You are viewing a plain text version of this content. The canonical link for it is here.

Posted to user@hbase.apache.org by James Pettyjohn <ja...@scientology.net> on 2013/12/03 02:21:55 UTC

Makes search indexes

Hi, general strategy and schemata approach question.

I've got a lot of different data in a relational db I'm trying to make
searchable. One thing for example is searching for people by email
address. I have 6 tables that might be, 10s of millions of records
and none of it standardized. So it's mixed case and may have multiple
emails in one field or something which isn't an email address at all.

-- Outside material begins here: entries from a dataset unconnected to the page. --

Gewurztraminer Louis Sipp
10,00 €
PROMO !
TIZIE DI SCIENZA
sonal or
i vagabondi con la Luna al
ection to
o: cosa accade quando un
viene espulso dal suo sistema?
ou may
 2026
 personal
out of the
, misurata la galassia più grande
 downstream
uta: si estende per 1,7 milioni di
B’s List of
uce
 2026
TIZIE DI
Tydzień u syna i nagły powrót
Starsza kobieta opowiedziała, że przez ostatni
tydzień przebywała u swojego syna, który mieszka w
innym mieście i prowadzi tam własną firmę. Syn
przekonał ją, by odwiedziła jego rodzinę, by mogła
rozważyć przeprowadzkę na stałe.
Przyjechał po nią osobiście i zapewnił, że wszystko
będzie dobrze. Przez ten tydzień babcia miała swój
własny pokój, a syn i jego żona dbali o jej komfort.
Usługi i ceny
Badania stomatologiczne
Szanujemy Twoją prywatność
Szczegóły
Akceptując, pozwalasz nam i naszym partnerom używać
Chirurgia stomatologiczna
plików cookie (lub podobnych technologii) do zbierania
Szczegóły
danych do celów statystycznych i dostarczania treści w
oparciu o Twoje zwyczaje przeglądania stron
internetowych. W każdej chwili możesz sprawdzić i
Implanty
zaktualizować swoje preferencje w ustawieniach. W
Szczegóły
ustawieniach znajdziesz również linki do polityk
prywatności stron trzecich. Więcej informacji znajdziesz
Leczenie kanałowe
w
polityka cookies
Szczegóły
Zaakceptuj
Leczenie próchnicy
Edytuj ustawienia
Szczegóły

To do that as a one off isn't too bad but the data will be added to,
and PKs will get phased out and split into multiple PKs etc. Also I
want this on a number of other fields too that will need different
transformations applied to the data and come from their own set of
tables.

I could do this a number of ways but I'm not satisfied with any of them
and I don't think that such a generic proposition has no tools already
somewhat suited for this task.

The best tools for this may not be HBase but I'd like to
put my HBase cluster to work on this and have it available to
MR jobs.

Best, James

Re: Makes search indexes

Posted by Wukang Lin <vb...@gmail.com>.

Hi James,
  it seems a problem of search for non-standardized documents, I think solr
(or some like this) may meet your requires.
  good luck.


2013/12/3 James Pettyjohn <ja...@scientology.net>

> Hi, general strategy and schemata approach question.
>
> I've got a lot of different data in a relational db I'm trying to make
> searchable. One thing for example is searching for people by email
> address. I have 6 tables that might be, 10s of millions of records
> and none of it standardized. So it's mixed case and may have multiple
> emails in one field or something which isn't an email address at all.
>
> To do that as a one off isn't too bad but the data will be added to,
> and PKs will get phased out and split into multiple PKs etc. Also I
> want this on a number of other fields too that will need different
> transformations applied to the data and come from their own set of
> tables.
>
> I could do this a number of ways but I'm not satisfied with any of them
> and I don't think that such a generic proposition has no tools already
> somewhat suited for this task.
>
> The best tools for this may not be HBase but I'd like to
> put my HBase cluster to work on this and have it available to
> MR jobs.
>
> Best, James
>